Richard Misrach, presentation 2




(born in Los Angeles, California in 1949) is an American photographer known for his photographs of human intervention in landscapes. His works are represented in more than fifty major museum collections around the world.

Richard Misrach is one of the most influential and prolific artists of his generation. In the 1970’s, he helped pioneer the renaissance of color photography and large-scale presentation that are widespread practice today. Best known for his ongoing epic series, Desert Cantos, a multi-faceted approach to the study of place and man’s complex relationship to it, he has worked in the landscape for over 40 years. Other notable bodies of work include his documentation of the industrial corridor along the Mississippi River known as Cancer Alley, the sumptuous study of weather, time, color and light in his serial photographs of the Golden Gate, and On the Beach, an aerial perspective of human interaction and isolation. Recent projects mark departures from his work to date. In one series, he has experimented with new advances in digital capture and printing, foregrounding the negative as an end in itself and digitally creating images with astonishing detail and color spectrum. More recently, he built a powerful narrative out of images of graffiti produced in the aftermath of Hurricane Katrina, made with a 4-megapixel pocket camera.

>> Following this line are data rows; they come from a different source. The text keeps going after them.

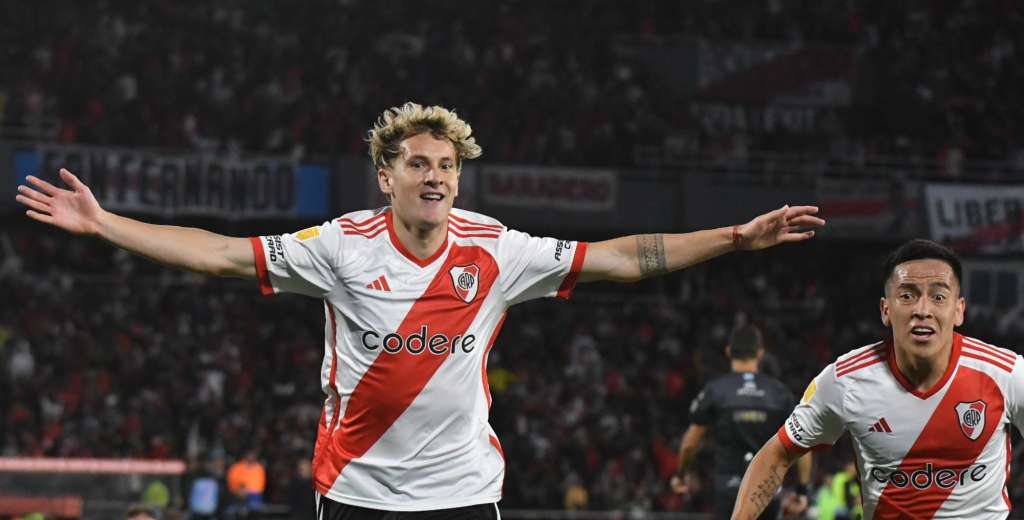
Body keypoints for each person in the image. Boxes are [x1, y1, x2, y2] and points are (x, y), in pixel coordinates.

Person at [15, 102, 824, 518]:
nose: (436, 176)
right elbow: (220, 253)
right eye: (419, 164)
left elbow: (622, 257)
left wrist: (735, 237)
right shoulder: (341, 246)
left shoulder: (496, 249)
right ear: (386, 176)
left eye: (447, 165)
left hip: (462, 494)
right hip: (358, 494)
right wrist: (106, 223)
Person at [733, 239, 1020, 519]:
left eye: (938, 297)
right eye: (907, 296)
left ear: (959, 310)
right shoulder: (845, 381)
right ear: (886, 310)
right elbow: (778, 453)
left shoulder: (1007, 374)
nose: (923, 310)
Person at [669, 324, 811, 519]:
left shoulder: (716, 391)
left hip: (729, 490)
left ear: (728, 352)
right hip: (767, 491)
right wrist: (802, 490)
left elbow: (691, 442)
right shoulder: (779, 394)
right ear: (760, 353)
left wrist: (681, 474)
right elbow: (802, 443)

"For most people, the desert defines itself as a place where little happens, except the occasional glimpse of tumbleweed blowing across the sand. There are no movie theaters, coffee shops, malls or cars. There are no visible towns for miles and few noises, except the sound of your own breathing. In Misrach's desert, the land vibrates with underground nuclear testing and the sky illuminates with radiation seeping into the atmosphere, creating fantastic colors at every glance."
"Whether photographing a flooded town, a desert fire, an abandoned nuclear test site or the colors on the horizon emanating from a small town miles away, Richard Misrach draws the viewer into his world through his mastery of color. Ranging from beautiful lakes to secret military bunkers to speed racing on the Utah salt flats, Misrach's work chronicles mans involvement in the desert, while always paying homage to the intrinsic beauty provided by nature. It's through beauty that Misrach's social concerns are most revealed. By pulling the viewer into a glowing light or calm body of water, he presents situations which leave us asking questions about the American desert -- a desert which continues to heal and revive itself regardless of mans actions."
composition:Misrach heavily relies on the horizon line in his works and plays off the ground & clouds off of it, utilizing reflections in water many times. light plays a huge role in every piece.
concept:photographing something not always appealing in a very appealing, beautiful way.
my opinion: I think his work is very beautiful but looking through many of his images at a time they become usual, expected & not very interesting.